Vivemos tempos bizarros, e infelizmente temo-los aceite com estranha e preocupante indiferença. Não sei se os costumes são brandos, se o povo é sereno, ou se somos todos uma cambada de carneiros. Tenho dúvidas.

O que sei é que não podemos permitir que um ministro nos diga o que a ministra da saúde nos disse no passado dia 2 de maio para justificar uns ajuntamentos e proibir outros, que “as instituições têm sempre uma outra forma de representação social que os indivíduos não têm”. Não podemos permitir porque essa seria provavelmente a justificação que um ministro de Salazar daria precisamente para justificar uns ajuntamentos e proibir outros. Não podemos dizer que este autoritarismo é bom porque é de esquerda.

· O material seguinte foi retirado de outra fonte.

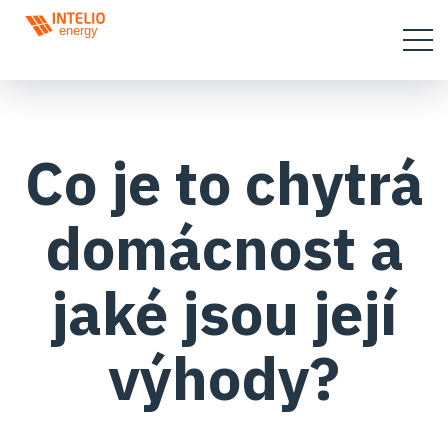
Co je to chytrá
domácnost a
jaké jsou její
výhody?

Assistimos ao folclore que foi o 1º de Maio na Alameda. Assistimos à segunda figura do Estado a espumar ódio, enquanto se recusava a andar “mascarado”, para enfiar a dita máscara apenas uns dias mais tarde, numa atitude que o envergonhou tanto a ele quanto ao Estado que ele representa. E assistimos agora à polícia marítima a expulsar cidadãos, absolutamente isolados dos demais, do areal e da água porque cometeram o crime de lesa pátria de ousarem sentar-se no chão ou dar um mergulho. E ouvimos nos megafones as palavras que pensávamos terem ficado nos livros de história: “Cumpra as ordens da autoridade! Cumpra as ordens da autoridade!”.

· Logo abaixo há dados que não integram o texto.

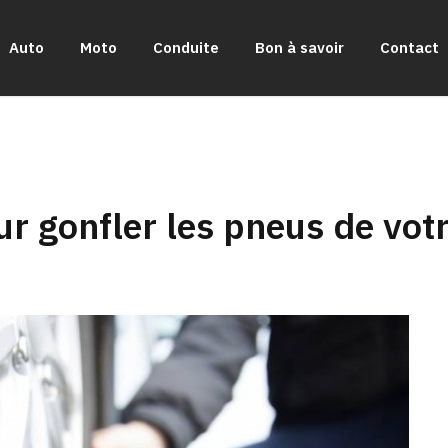
Auto
Moto
Conduite
Bon à savoir
Contact
 gonfler les pneus de votr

Não pode ser um decreto governamental a dizer se o “Natal é mais importante do que o aniversário”. Ou se o 1º de Maio é mais importante do que o 13 de Maio, para um merecer autocarros pagos pelo erário público a transportar os sindicalistas e o outro merecer 3.500 militares a guardar os fiéis. Ou se uma coreografia da CGTP é mais importante do que o funeral dos nossos pais e dos nossos avós. Porque, no dia em que aceitarmos que nos digam isso sem nos revoltarmos, teremos desistido da democracia. Infelizmente, já estivemos mais longe.